Summary
The presence of a Varus thrust, which is a biomechanical marker characterized by a sudden lateral shift of the knee during walking, pre- and post- total knee arthroplasty, may influence clinical outcome measures after surgery.
Abstract
Introduction
The Varus thrust, a biomechanical marker characterized by a sudden lateral shift of the knee during the loading phase of gait, has been largely studied in knee osteoarthritis patients. This dynamic marker is associated with faster disease onset and progression, poorer functional scores, and greater pain levels. While the varus thrust is of great interest in conservative management, little is known about its impact in total knee arthroplasty (TKA). Thus, the aim of this study was to assess if a varus thrust pre- and/or post-surgery influences clinical outcome measures post-TKA.
Methods
This was a secondary data analysis from a TKA prospective study on nineteen patients (63.2% of women, mean age of 61 years).
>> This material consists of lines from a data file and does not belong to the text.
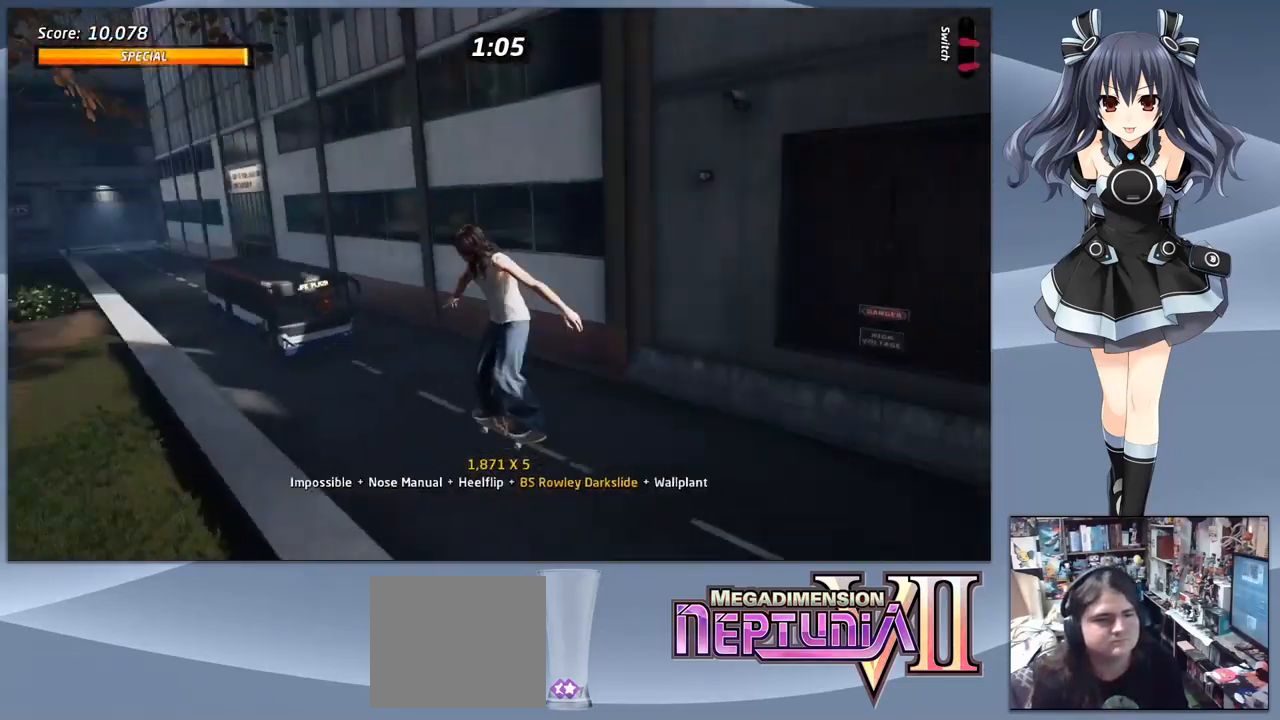
{"buttons": ["CROSS", "DPAD_DOWN"], "right_stick": "center", "events": [[500, "CROSS", "down"], [500, "DPAD_DOWN", "down"]]}
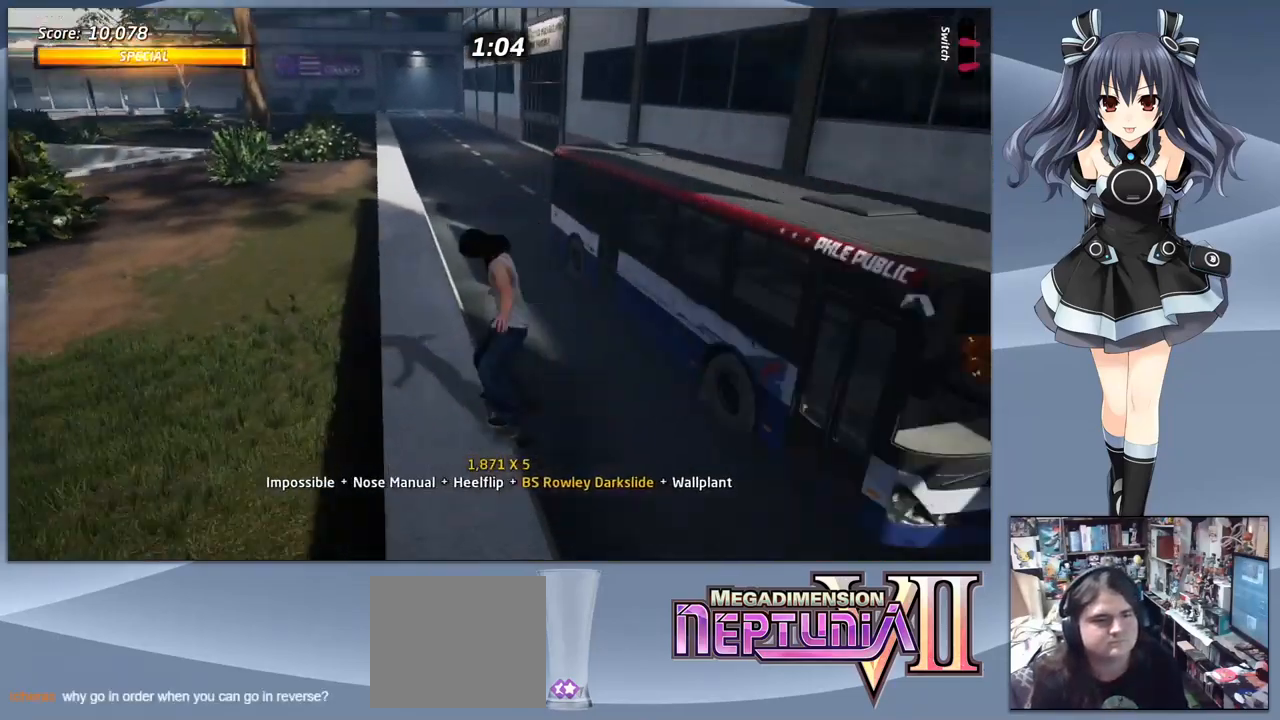
{"buttons": ["CROSS", "DPAD_DOWN"], "right_stick": "center", "events": []}
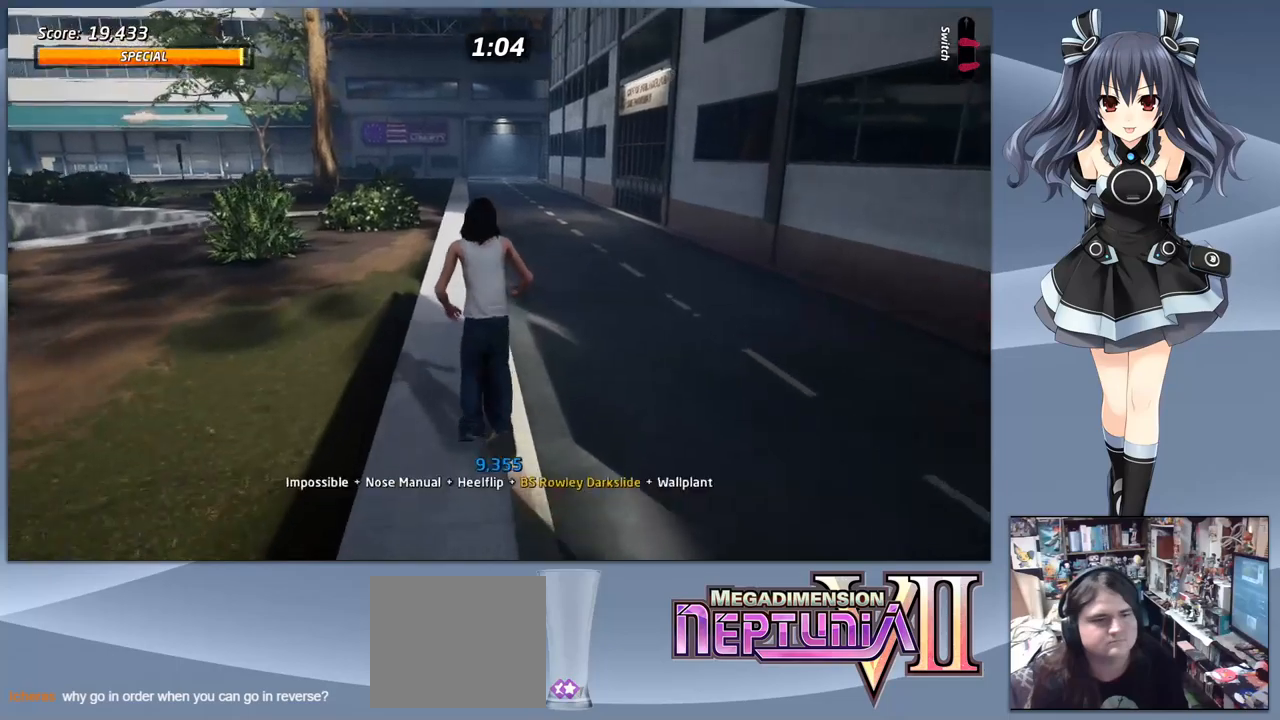
{"buttons": ["CROSS"], "right_stick": "center", "events": [[200, "DPAD_RIGHT", "down"], [367, "DPAD_DOWN", "up"], [367, "DPAD_RIGHT", "up"]]}
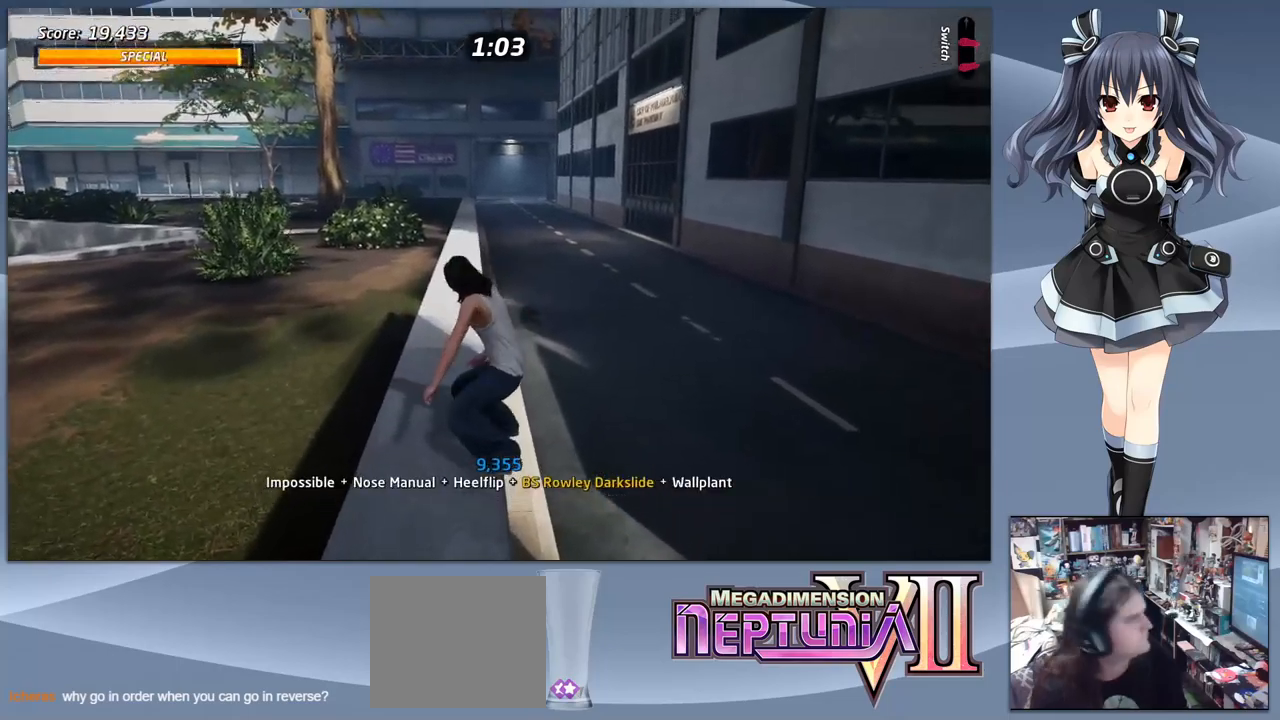
{"buttons": ["CROSS", "DPAD_DOWN", "DPAD_RIGHT"], "right_stick": "center", "events": [[267, "DPAD_DOWN", "down"], [367, "DPAD_RIGHT", "down"]]}
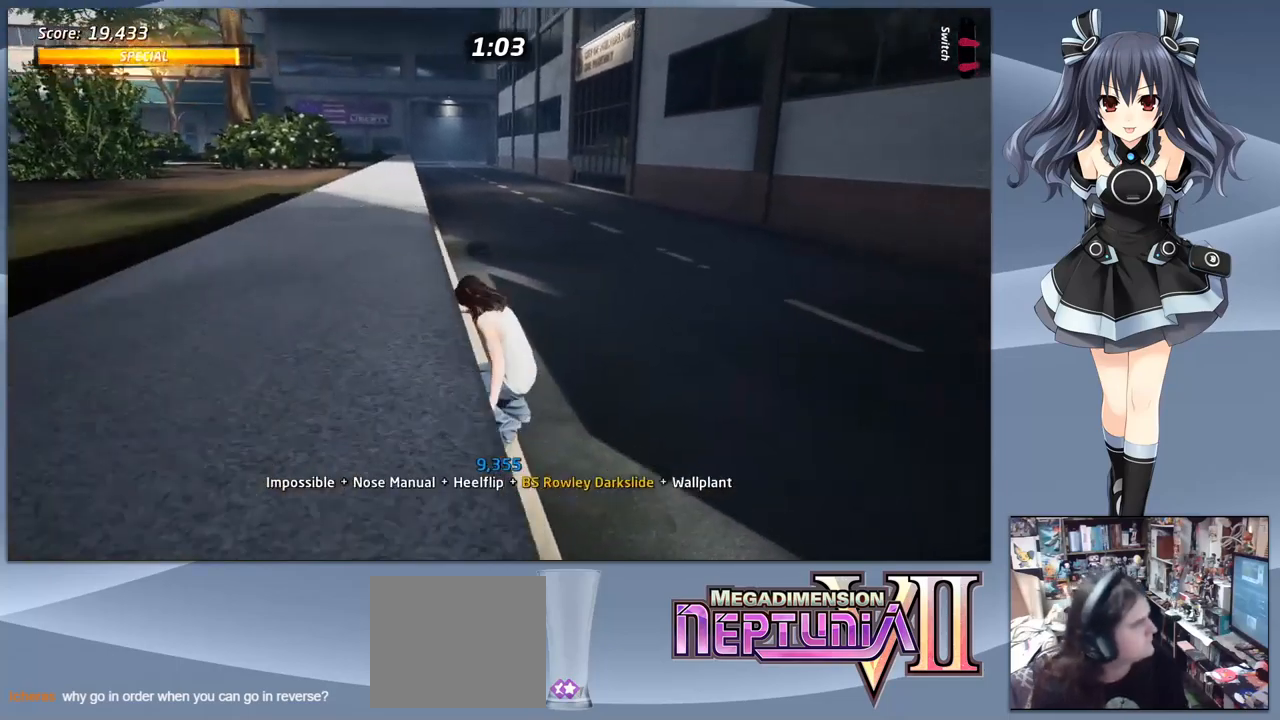
{"buttons": ["CROSS", "DPAD_RIGHT"], "right_stick": "center", "events": [[467, "DPAD_DOWN", "up"]]}
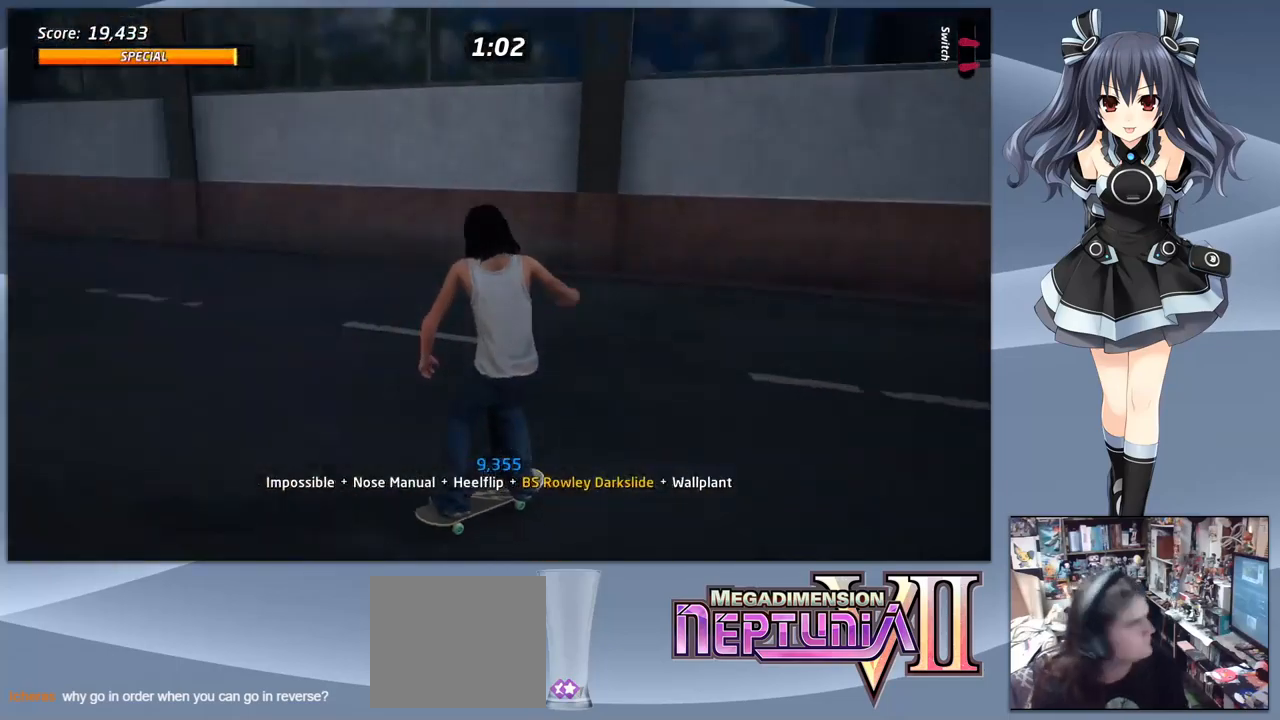
{"buttons": ["CROSS"], "right_stick": "center", "events": [[367, "DPAD_RIGHT", "up"]]}
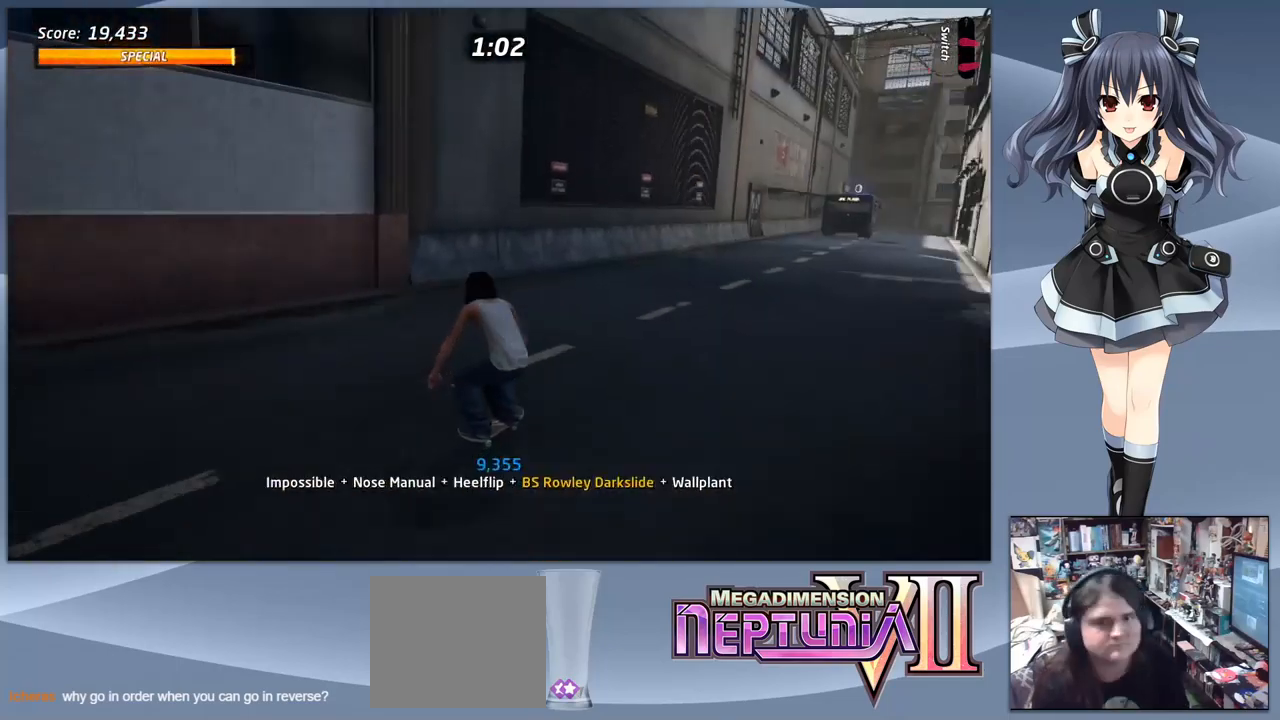
{"buttons": ["CROSS"], "right_stick": "center", "events": [[33, "DPAD_RIGHT", "down"], [133, "DPAD_RIGHT", "up"]]}
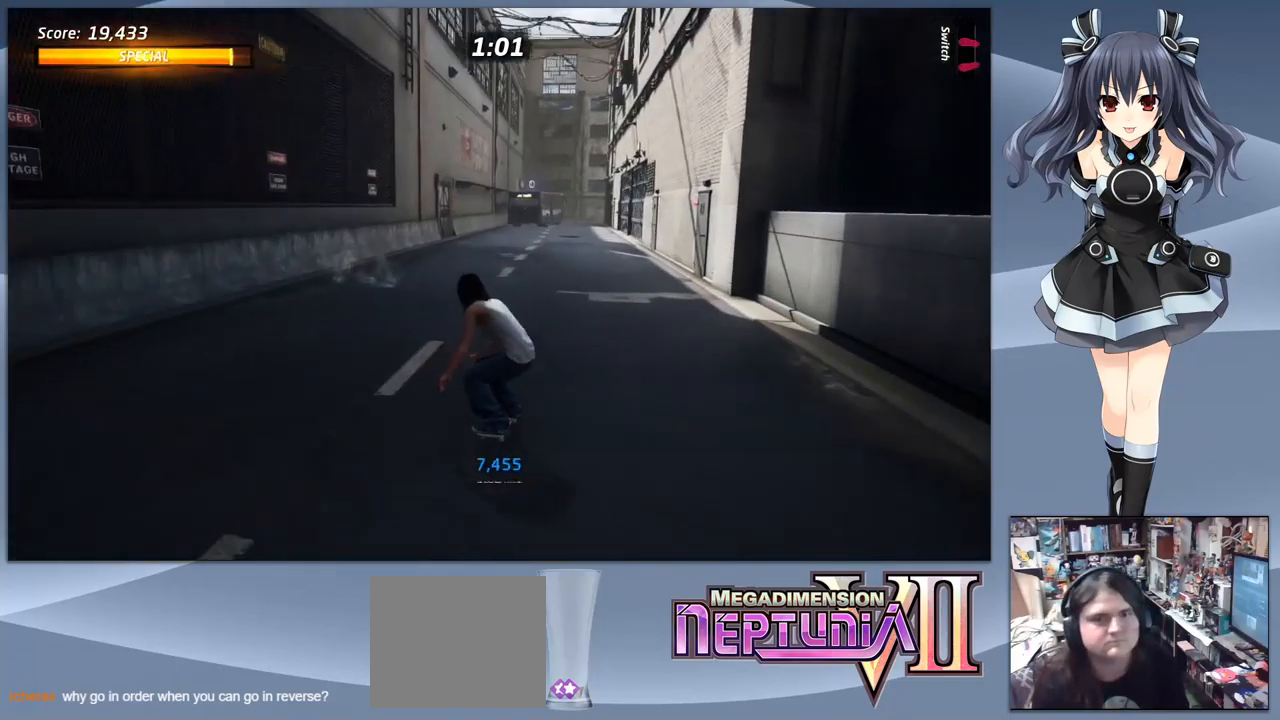
{"buttons": ["CROSS", "DPAD_LEFT"], "right_stick": "center", "events": [[467, "DPAD_LEFT", "down"]]}
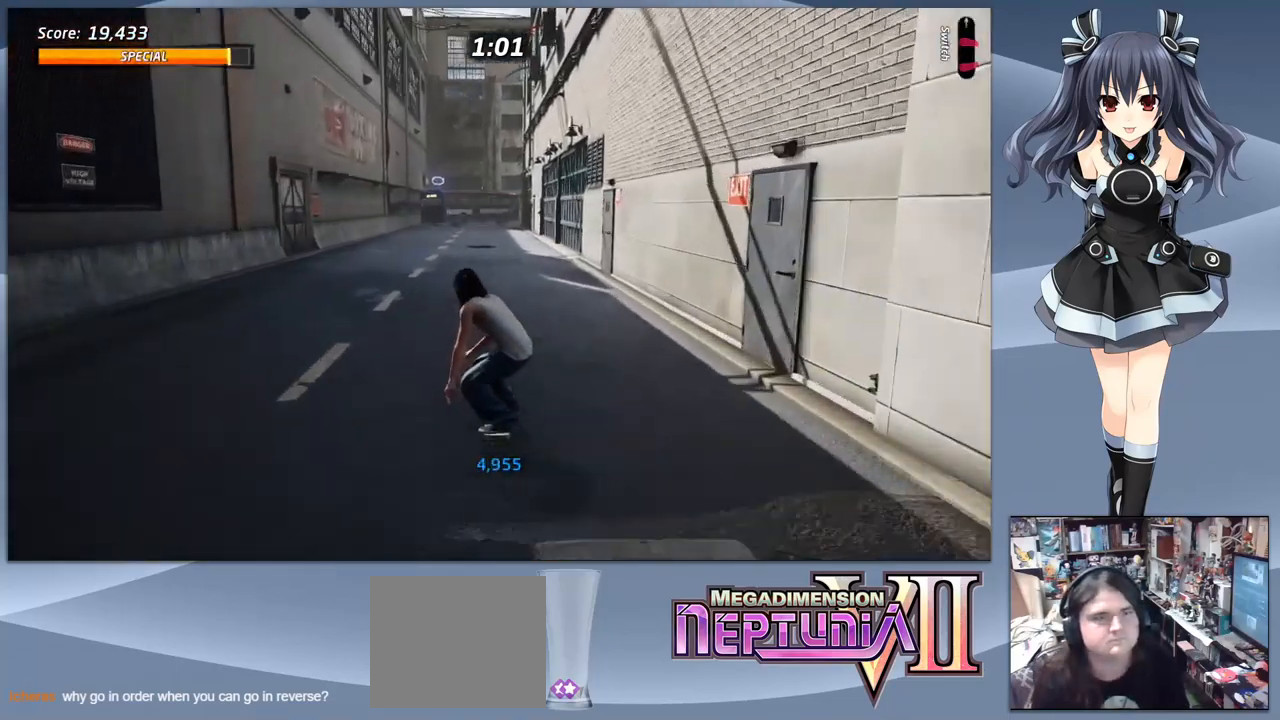
{"buttons": ["CROSS"], "right_stick": "center", "events": [[67, "DPAD_LEFT", "up"]]}
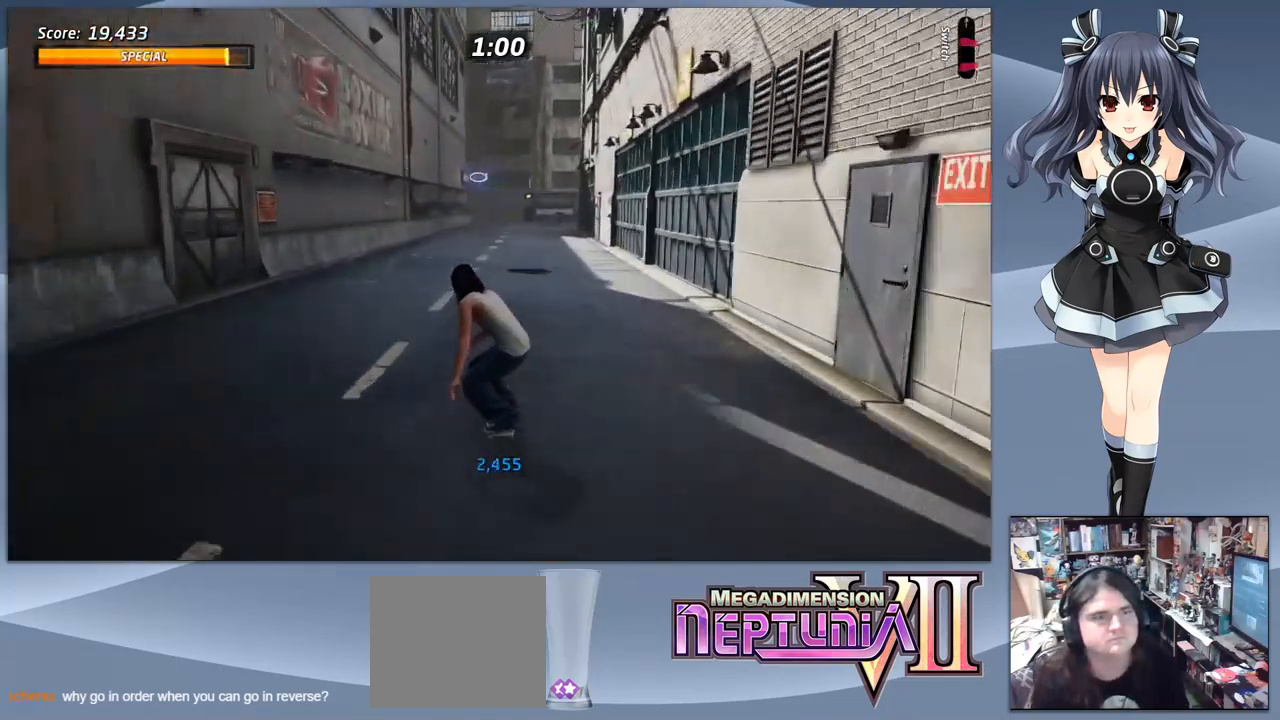
{"buttons": ["CROSS"], "right_stick": "center", "events": []}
Varus thrust was objectively quantified during gait before and 1-year after surgery with a knee kinesiography exam (KneeKG® system, Emovi inc.). Knee Injury and Osteoarthritis Outcome Score (KOOS) was completed 1-year post-surgery. Scores on this questionnaire range from 0 (extreme symptoms) to 100 (no symptoms). T-tests for independent samples were performed between patients who present with a varus thrust post-surgery (i.e., >2.5°) and those who did not, on all five KOOS subscales. Additionally, comparisons on the KOOS were performed between patients who corrected their varus thrust with the surgery (i.e., varus thrust pre-surgery >2.5° and varus thrust post-surgery <2.5°) and those who developed one after surgery (i.e., varus thrust pre- <2.5° and varus thrust post- >2.5°).
Results
Five (26.3%) patients presented with a varus thrust post-TKA. They reported significantly (i.e., statistically and clinically) poorer KOOS scores on pain, function during daily living activities (ADL), sport-recreation, and quality of life (QOL) subscales compared to those who did not present a varus thrust post-TKA (respectively 53.0 vs 74.9, 59.0 vs 77.4, 16.0 vs 46.1, 37.6 vs 68.9; all p<0.05). Four patients (21.1%) had their pre-surgery varus thrust corrected with TKA while four others developed a varus thrust after surgery. Patients with varus thrust correction showed significantly (i.e., statistically and clinically) better KOOS scores post-TKA in terms of pain (80.0 vs 50.3), ADL (81.3 vs 56.5), and QOL (65.6 vs 31.3) compared to patients who developed a varus thrust (all p<0.05).
Conclusions
The presence of a varus thrust post-TKA is characterized with poorer patient reported outcome measures. Furthermore, the evolution of this biomechanical marker with the surgery (i.e., correction or development) may influence pain, function, and quality of life one year after TKA. Results support the need to objectively assess the varus thrust pre-surgery and integrate this measure in surgical planning to achieve better clinical outcomes. Furthermore, assessing varus thrust post-TKA is clinically valuable since it can be corrected through rehabilitation programs including targeted conservative interventions.